Szijjártó wasn’t impressed, and during one of the intermissions he gave a brief press conference in the course of which he reiterated that Hungary is not ready to negotiate with Ukraine. If membership in NATO is so important for Kiev, then the Verkhovna Rada, the Ukrainian parliament, should withdraw the education law. Hungary’s position is that Ukraine not only has violated its commitments to the European Union but also has failed to fulfill its NATO obligations. He declared that “Hungary is not prepared to sacrifice the interests of the Hungarian minority in Transcarpathia on the altar of any kind of geopolitical game.”

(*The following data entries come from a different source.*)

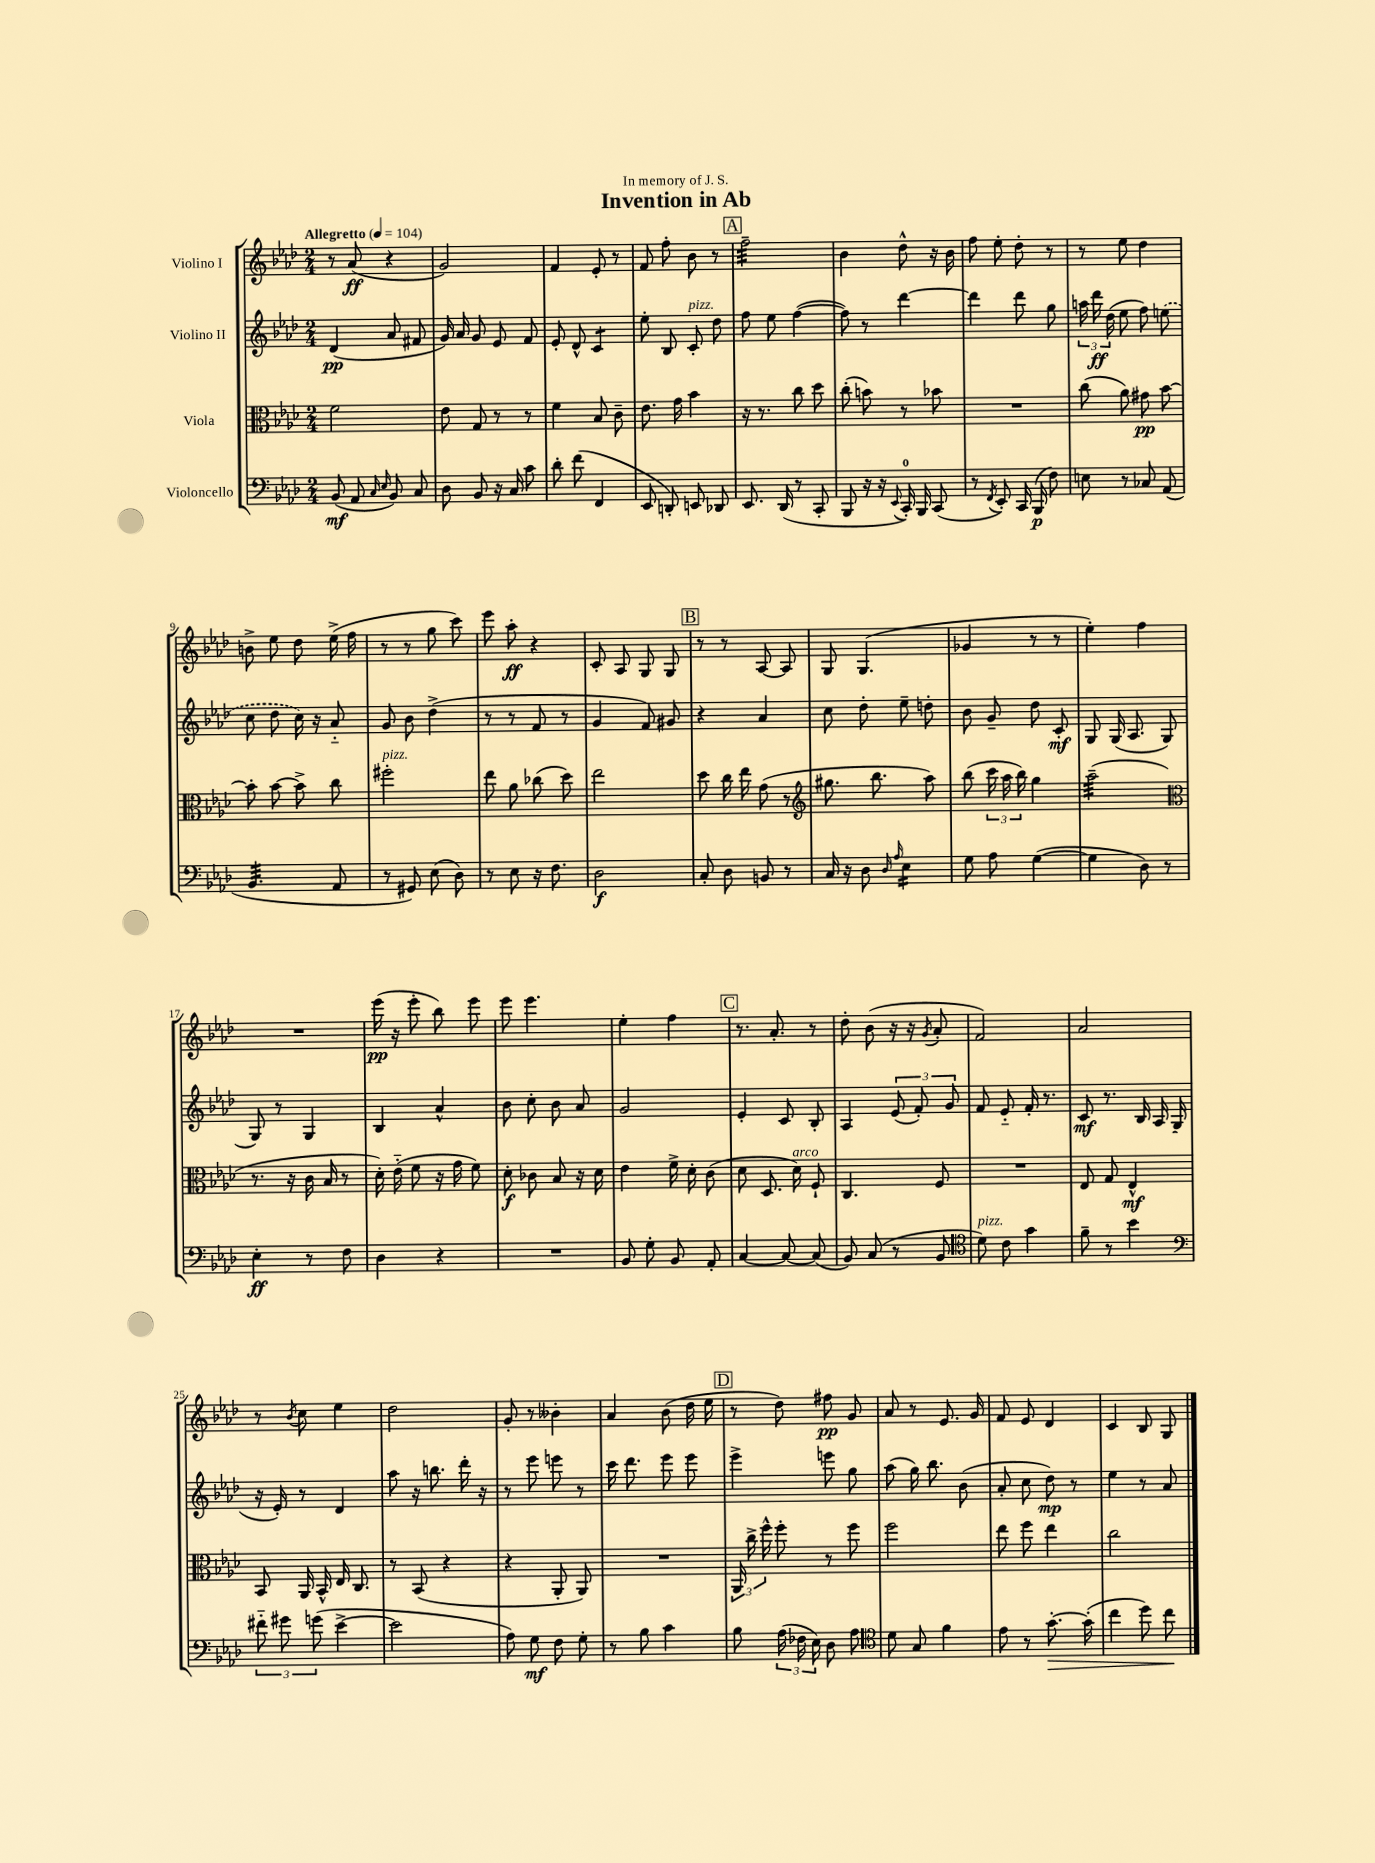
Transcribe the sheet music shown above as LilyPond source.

\header { title = "Invention in Ab" dedication = "In memory of J. S." }
<<
\new StaffGroup <<
\new Staff = "s0" \with { instrumentName = "Violino I" } {
    \clef treble \key aes \major \numericTimeSignature \time 2/4 \tempo "Allegretto" 4 = 104
    \autoBeamOff r8 aes'8\ff( r4 |
    g'2) |
    f'4 ees'8-. r8 |
    f'8 f''8-. bes'8 r8 |
    \mark \markup { \box "A" } f''2:32-- |
    bes'4 des''8-^ r16 bes'16 |
    f''8 ees''8-. des''8-. r8 |
    r8 ees''8 des''4 |
    b'8-> ees''8 des''8 ees''16->( f''16 |
    r8 r8 g''8 c'''8) |
    ees'''8 aes''8-.\ff r4 |
    c'8-. aes8 g8 g8 |
    \mark \markup { \box "B" } r8 r8 aes8~ aes8 |
    g8 g4.( |
    ges'4 r8 r8 |
    ees''4-.) f''4 |
    R2 |
    ees'''16\pp( r16 ees'''8-. bes''8) ees'''8 |
    ees'''8 ees'''4. |
    ees''4-. f''4 |
    \mark \markup { \box "C" } r8. aes'8.-. r8 |
    des''8-. bes'8( r16 r16 \acciaccatura { g'8 } aes'8-. |
    f'2) |
    aes'2 |
    r8 \acciaccatura { bes'8 } c''8 ees''4 |
    des''2 |
    g'8-. r8 beses'4-. |
    aes'4 bes'8( des''16 ees''16 |
    \mark \markup { \box "D" } r8 des''8) fis''8\pp g'8 |
    aes'8 r8 ees'8. g'16 |
    f'8 ees'8 des'4 |
    c'4 bes8 g8 \bar "|." |
}
\new Staff = "s1" \with { instrumentName = "Violino II" } {
    \clef treble \key aes \major \numericTimeSignature \time 2/4
    \autoBeamOff des'4\pp( aes'8 fis'8 |
    g'16) aes'16 g'8 ees'8 f'8 |
    ees'8-. des'8-^ c'4:8 |
    ees''8-. bes8 c'8-.^\markup { \italic "pizz." } des''8 |
    \mark \markup { \box "A" } f''8 ees''8 f''4~( |
    f''8) r8 des'''4~ |
    des'''4 des'''8 g''8 |
    \tuplet 3/2 { a''16 des'''16\ff des''16( } ees''8 f''8) \once \slurDashed e''8( |
    c''8 des''8 c''16) r16 aes'8-_ |
    g'8 bes'8 des''4->( |
    r8 r8 f'8 r8 |
    g'4 f'8) gis'8 |
    \mark \markup { \box "B" } r4 aes'4 |
    c''8 des''8-. ees''8-- d''8-. |
    bes'8 g'8-- des''8 c'8-.\mf |
    g8 g16( aes8. g8 |
    g8) r8 g4 |
    bes4 aes'4-^ |
    bes'8 c''8-. bes'8 aes'8 |
    g'2 |
    \mark \markup { \box "C" } ees'4-. c'8 bes8-. |
    aes4 \tuplet 3/2 { ees'8( f'8-.) g'8 } |
    f'8 ees'8-_ f'16-. r8. |
    c'8\mf r8. bes16 aes16 g16( |
    r16 ees'16-.) r8 des'4 |
    aes''8 r16 b''8. des'''16-. r16 |
    r8 ees'''8 e'''8 r8 |
    c'''16 des'''8. ees'''8 ees'''8 |
    \mark \markup { \box "D" } ees'''4-> e'''8 g''8 |
    aes''8( g''16) bes''8. bes'8( |
    aes'8-. c''8 des''8\mp) r8 |
    ees''4 r8 aes'8 \bar "|." |
}
\new Staff = "s2" \with { instrumentName = "Viola" } {
    \clef alto \key aes \major \numericTimeSignature \time 2/4
    \autoBeamOff f'2 |
    ees'8 g8 r8 r8 |
    f'4 bes8 c'8-- |
    ees'8. g'16 bes'4 |
    \mark \markup { \box "A" } r16 r8. c''8 des''8 |
    c''8-.( b'8) r8 bes'8 |
    R2 |
    c''8( aes'8) gis'8\pp bes'8~ |
    bes'8-. bes'8~ bes'8-> c''8 |
    fis''2-.^\markup { \italic "pizz." } |
    ees''8 aes'8 ces''8( des''8) |
    ees''2 |
    \mark \markup { \box "B" } des''8 c''16 ees''16 g'8( r8 |
    \clef treble gis''8. bes''8. aes''8) |
    bes''8( \tuplet 3/2 { c'''16 aes''16 bes''16) } g''4 |
    aes''2:32--( |
    \clef alto r8. r16 c'16 bes16 r8 |
    des'16-.) ees'16-_( f'8 r16 g'16 f'8) |
    des'8-.\f ces'8 bes8 r16 des'16 |
    ees'4 f'16-> des'16-. c'8( |
    \mark \markup { \box "C" } des'8 des8. des'16^\markup { \italic "arco" }) f8-! |
    c4. f8 |
    R2 |
    ees8 g8 ees4-^\mf |
    bes,8 aes,16 bes,16-^ ees16 c8. |
    r8 bes,8( r4 |
    r4 aes,8-. aes,8) |
    R2 |
    \mark \markup { \box "D" } \tuplet 3/2 { aes,16 c''16-> f''16-^ } f''8-. r8 f''8 |
    f''2 |
    ees''8 f''8 ees''4 |
    c''2 \bar "|." |
}
\new Staff = "s3" \with { instrumentName = "Violoncello" } {
    \clef bass \key aes \major \numericTimeSignature \time 2/4
    \autoBeamOff bes,8\mf( aes,8 \grace { c16 ees16 } bes,8) c8 |
    des8 bes,8 r16 c16 c'8 |
    des'8-. f'8( f,4 |
    ees,8 d,8-.) e,8 des,8 |
    \mark \markup { \box "A" } ees,8. des,16( r8 c,8-. |
    bes,,8 r16 r16 \appoggiatura { ees,8 } c,16-0-.) bes,,16 c,8( |
    r8 \acciaccatura { f,8 } ees,8-.) c,16 bes,,16\p( f8) |
    e8 r8 ces8 aes,8( |
    bes,4.:32 aes,8 |
    r8 gis,8) ees8( des8) |
    r8 ees8 r16 f8. |
    des2\f |
    \mark \markup { \box "B" } c8-. des8 b,8 r8 |
    c16 r16 des8 \grace { des16 aes16 } ees4:16 |
    g8 aes8 g4~( |
    g4 des8) r8 |
    ees4-.\ff r8 f8 |
    des4 r4 |
    R2 |
    bes,8 g8-. bes,8 aes,8-. |
    \mark \markup { \box "C" } c4~ c8~ c8( |
    bes,8) c8( r8 bes,8 |
    \clef tenor des'8^\markup { \italic "pizz." }) c'8 g'4 |
    f'8-- r8 bes'4 |
    \clef bass \tuplet 3/2 { fis'8-_ gis'8 g'8( } ees'4~-> |
    ees'2 |
    aes8) g8\mf f8 g8-. |
    r8 bes8 c'4 |
    \mark \markup { \box "D" } bes8 \tuplet 3/2 { aes16( fes16 ees16) } des8 aes8 |
    \clef tenor des'8 g8 f'4 |
    ees'8 r8 g'8.~-.\> g'16-.( |
    c''4 des''8) c''8\! \bar "|." |
}
>>
>>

According to Magyar Nemzet, Hungary will suggest introducing sanctions against Ukraine at the EU-Ukraine Joint Commission on Friday, but since the qualified majority rule applies in that body, Hungary’s antagonistic move will most likely fail. The hope now is that in February, at the next meeting of defense ministers, a NATO-Ukraine Commission meeting can be scheduled. At the moment, however, Hungary is still playing hardball.

Orbán’s Hungary is getting itself into international deep water, with serious possible consequences. This is not a “geopolitical game,” as Szijjártó thinks. This is a deadly serious international affair in which Hungary has no business. As things stand, there is just too much suspicion of Hungary’s relations with Russia. It is possible that while the European Union is too weak to “discipline” the Orbán government, the United States through NATO will be less willing to overlook Orbán’s duplicity as far as his relationship with Russia is concerned.